Et chacun sait que cet écart mesure, aux yeux des investisseurs, le degré de crédibilité d'un gouvernement. Les esquisses de programmes de l'extrême droite ou du « Nouveau front populaire » ne sont pas de nature à rassurer. L'épisode de la Première ministre Truss au Royaume-Uni qui a mis au tapis la dette britannique suite à des dépenses non financées reste dans les mémoires.
La prime de risque sur les taux affecte également les marchés actions, puisqu'elle renchérit le coût de financement des entreprises. Les investisseurs arbitrent également par rapport à la prime sans risque, ce qui peut dégrader encore un peu plus les valorisations actions.
Le marché pris à contre-pied
« Mais pour comprendre l'ampleur de la baisse, il faut regarder également d'où nous partons », nuance cependant Roland Kaloyan. De fait, les élections européennes étaient considérées comme un non-évènement et les investisseurs étaient globalement positifs sur les actions européennes alors même que les indices avaient beaucoup monté depuis le début de l'année. La glissade est finalement à la hauteur de l'optimisme des marchés, pris à contre- pied.
Les mouvements sont alors d'autant plus violents que les investisseurs étrangers, qui pèsent 40 % dans le capital du CAC 40, sont peu au fait des subtilités du scrutin majoritaire à deux tours. Tous les stratégistes de marché, peu habitués à faire de la politique, travaillent sur au moins trois scénarios : une cohabitation (avec une nouvelle option de cohabitation avec le front populaire), une majorité présidentielle et pas de majorité claire. Mais les scénarios ne cessent de bouger chaque jour, ce qui accroît les incertitudes.

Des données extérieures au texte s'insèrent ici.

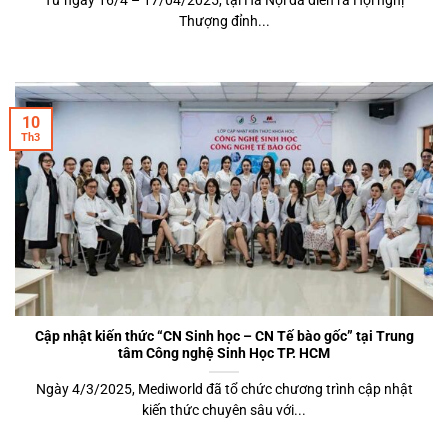
Thượng đỉnh...
10
Th3
Cập nhật kiến thức “CN Sinh học – CN Tế bào gốc” tại Trung
tâm Công nghệ Sinh Học TP. HCM
Ngày 4/3/2025, Mediworld đã tổ chức chương trình cập nhật
kiến thức chuyên sâu với...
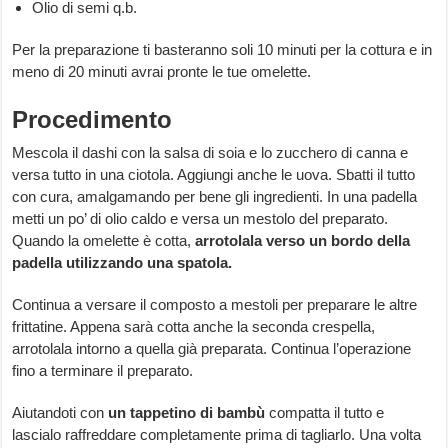
Olio di semi q.b.
Per la preparazione ti basteranno soli 10 minuti per la cottura e in
meno di 20 minuti avrai pronte le tue omelette.
Procedimento
Mescola il dashi con la salsa di soia e lo zucchero di canna e
versa tutto in una ciotola. Aggiungi anche le uova. Sbatti il tutto
con cura, amalgamando per bene gli ingredienti. In una padella
metti un po’ di olio caldo e versa un mestolo del preparato.
Quando la omelette è cotta,
arrotolala verso un bordo della
padella utilizzando una spatola.
Continua a versare il composto a mestoli per preparare le altre
frittatine. Appena sarà cotta anche la seconda crespella,
arrotolala intorno a quella già preparata. Continua l’operazione
fino a terminare il preparato.
Aiutandoti con
un tappetino di bambù
compatta il tutto e
lascialo raffreddare completamente prima di tagliarlo. Una volta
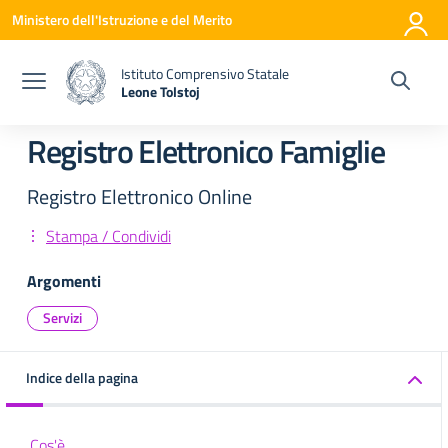
Vai ai contenuti
Vai al menu di navigazione
Vai al footer
Ministero dell'Istruzione e del Merito
Istituto Comprensivo Statale
Leone Tolstoj
— Visita la pagina iniziale della scuola
Registro Elettronico Famiglie
Registro Elettronico Online
Stampa / Condividi
Argomenti
Servizi
Indice della pagina
Cos'è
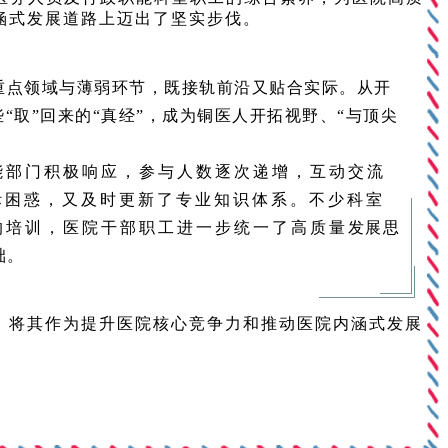
涵式发展道路上迈出了坚实步伐。
重点领域与薄弱环节，既接轨前沿又贴合实际。从开
“取”回来的“真经”，成为铜医人开拓视野、“与顶尖
部门积极响应，参与人数逐次递增，互动交流
际困惑，又及时更新了专业知识体系。不少科室
的培训，医院干部职工进一步统一了高质量发展思
础。
，将其作为提升医院核心竞争力和推动医院内涵式发展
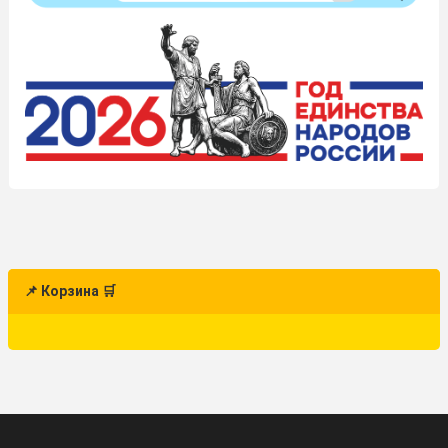
📌 Корзина 🛒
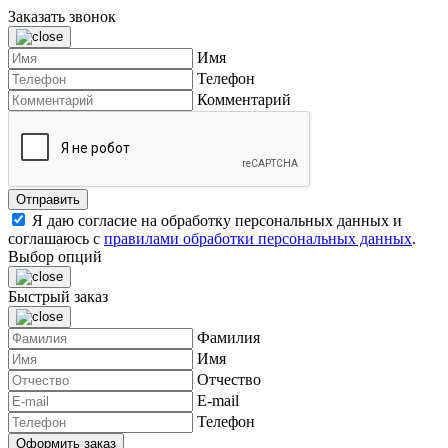
Заказать звонок
Имя
Телефон
Комментарий
Я даю согласие на обработку персональных данных и
соглашаюсь с
правилами обработки персональных данных
.
Выбор опций
Быстрый заказ
Фамилия
Имя
Отчество
E-mail
Телефон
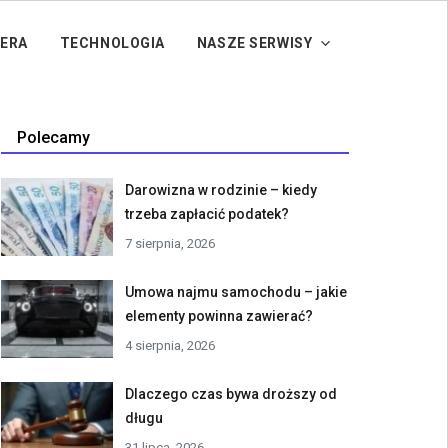
IERA
TECHNOLOGIA
NASZE SERWISY
Polecamy
Darowizna w rodzinie – kiedy
trzeba zapłacić podatek?
7 sierpnia, 2026
Umowa najmu samochodu – jakie
elementy powinna zawierać?
4 sierpnia, 2026
Dlaczego czas bywa droższy od
długu
31 lipca, 2026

«Pour l'instant, je n'ai entendu personne appeler à acheter le marché à ces niveaux- là Il existe encore un potentiel de baisse et le marché va être balloté ces trois prochaines semaines au gré des nouvelles politiques », estime un stratégiste de marché. D'autant qu'il n'y a pas de rendez-vous important, comme une baisse des taux ou des résultats d'entreprises, qui pourraient redonner du tonus aux actions. « Il faut que le marché s'ajuste, c'est le jeu normal des primes de risque », indique un gérant.
Secteur bancaire attaqué
Sur les programmes, notamment de l'extrême droite, c'est encore le flou le plus total. Tout juste en lisant le programme du Rassemblement national (RN) de 2022, des mesures de régulation ou de défenses de pouvoir d'achat peuvent affecter les concessionnaires autoroutiers (Vinci ou Bouygues) ou des énergéticiens. La volonté affichée par le RN de privatiser l'audiovisuel public a pesé sur TF1.
Ce sont cependant les banques françaises qui ont été les plus touchées, un secteur qui avait pourtant la préférence de beaucoup de stratèges avant les élections européennes. Ce qui peut également expliquer l'ampleur de la baisse. Ainsi, Société Générale perd 15 % sur la semaine, BNP Paribas 12 % et Crédit Agricole 11%. Ce sont des valeurs à fort « béta » (corrélé à l'évolution du marché), mais également très sensible à l'écart des taux sur leurs activités domestiques.
Des réformes attendues comme l'union des marchés de capitaux ou l'union bancaire risquent également de passer à la trappe. Les valeurs dont l'Etat est toujours actionnaire pourraient également être attaquées en cas de changement de gouvernement.
Les secteurs défensifs résistent (un peu)
Finalement, une des rares valeurs qui résiste à la tourmente est Danone et plus généralement, les secteurs dits défensifs (agro-alimentaire, pharmacie) sont plus prisés dans les gérants actions qui doivent s'alléger des secteurs plus cycliques, comme les banques. Pourtant, le CAC 40 est un indice à la fois très diversifié (consommation discrétionnaire, industrie) et peu exposé à la France (14% du chiffre d'affaires) et devrait donc être plus insensible aux aléas politiques.
Mais la réalité est qu'aucune valeur n'est réellement protégé contre un changement de gouvernement, qui pourrait accroître les impôts, taxer les dividendes, augmenter les charges sociales. Que ce soit un avion ou un sac de luxe, le lieu de production reste la France.